Huang Xiaoyue emerged from behind the pillar, looking much worse for wear.
He'd betrayed all the other cultivators on Mount Jiao in search of Rufeng's legendary hidden treasure chamber. Unfortunately, he'd triggered a mechanism and ended up locking his entire party inside the chamber. The treasure trove of Rufeng Sect contained all sorts of precious artifacts, sword manuals, and secret records—but it contained no food. All of Jiangdong Hall had become trapped inside. A bloody slaughter ensued, the strong quickly overpowering the weak. The sect members had consumed each other until only Huang Xiaoyue remained.
Some time after he'd eaten his very last disciple, Huang Xiaoyue at last struggled his way out of the chamber only to stumble upon this freakish tableau.
What was this? Two Shi Mingjings?
Huang Xiaoyue hadn't the faintest idea what he was looking at. The outside limit of his imagination was to assume they were twins; it would never occur to him that these were two Shi Meis from different worlds, united by the Space-Time Gate.
The longer he listened to their conversation, the more alarmed he grew. Huang Xiaoyue had always been sly and calculating; he saw almost immediately that he needed to escape. Yet Shi Mei had managed to catch him.
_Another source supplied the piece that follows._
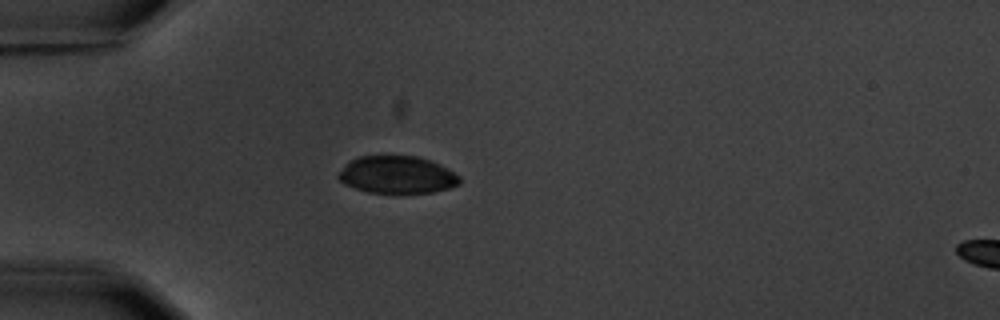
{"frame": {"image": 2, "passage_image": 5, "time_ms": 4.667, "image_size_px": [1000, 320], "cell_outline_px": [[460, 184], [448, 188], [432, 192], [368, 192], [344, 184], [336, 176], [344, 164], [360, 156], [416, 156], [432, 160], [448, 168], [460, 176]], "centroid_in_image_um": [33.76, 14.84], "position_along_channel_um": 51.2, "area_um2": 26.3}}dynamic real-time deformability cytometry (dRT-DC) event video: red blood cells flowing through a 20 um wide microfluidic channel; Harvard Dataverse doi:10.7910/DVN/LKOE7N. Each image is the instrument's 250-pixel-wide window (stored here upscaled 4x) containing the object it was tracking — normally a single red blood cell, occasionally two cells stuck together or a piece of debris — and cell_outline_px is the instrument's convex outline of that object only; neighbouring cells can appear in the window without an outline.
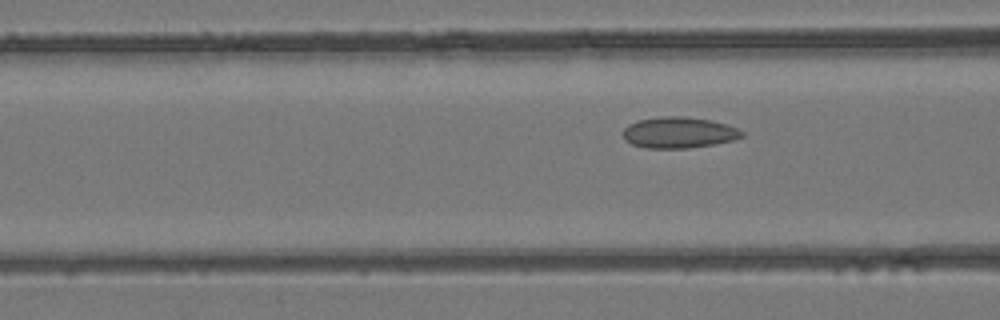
{"species": "common noctule bat (a hibernating species)", "species_latin": "Nyctalus noctula", "temperature_condition": "room temperature", "stored_images_in_passage": 7, "camera_frame_rate_fps": 3000, "um_per_image_px": 0.085, "animal": {"sex": "female", "body_mass_g": 24.6, "forearm_length_mm": 56.2}, "frame": {"image": 1, "passage_image": 7, "time_ms": 8.0, "image_size_px": [1000, 320], "cell_outline_px": [[744, 136], [736, 140], [688, 148], [644, 148], [632, 144], [624, 140], [624, 128], [628, 124], [640, 120], [664, 116], [684, 116], [712, 120], [728, 124], [744, 132]], "centroid_in_image_um": [57.73, 11.27], "position_along_channel_um": 108.9, "area_um2": 21.62}}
Shi Mei leveled him with a glare. "I was wondering who could have snuck in here. Looks like it's just an old rat." His gaze drifted down, registering the blood on Huang Xiaoyue's robes. "Blood? There are no animals on Mount Jiao. Where did all this blood come from?" He paused, comprehension dawning. "Human blood?" Every syllable dripped derision.
Sensing danger, Huang Xiaoyue whirled to run.
"Where do you think you're going?"
Like a hawk, Shi Mei soared through the air in a flutter of green robes and landed gracefully before Huang Xiaoyue. Those eyes as beautiful as misty rain looked up with a gaze cold enough to turn that mist to ice. "You must not know how I hate cannibals, old geezer."
They were the last words Huang Xiaoyue ever heard.
The stench of blood filled the hall. Shi Mei watched as Huang Xiaoyue collapsed, scarlet spurting from a fresh hole in his chest. Frowning in distaste, he wiped the blood from his hand. "Disgusting."
He turned and stared for a beat at the other Shi Mei, then softened his tone. "See that? Over these two lifetimes, there have been no shortage of beasts like Huang Xiaoyue in the cultivation world. The cards are due to be reshuffled. Don't overthink things. I told you I wouldn't let your sacrifices go to waste. Once our plan succeeds, I'll find a way to heal your eyes."
No response came. Shi Mei rolled his eyes. "Stop being so stubborn," he said dispassionately. "Fine, have it your way—I promise I won't harm any more innocents if I can help it. Will that do? Are you happy now?"
Some of the tension finally melted from the white-cloaked Shi Mei's stance. His lips parted as if to respond, but his other self was too annoyed to hear more. He stalked out of the ancestral hall without looking back.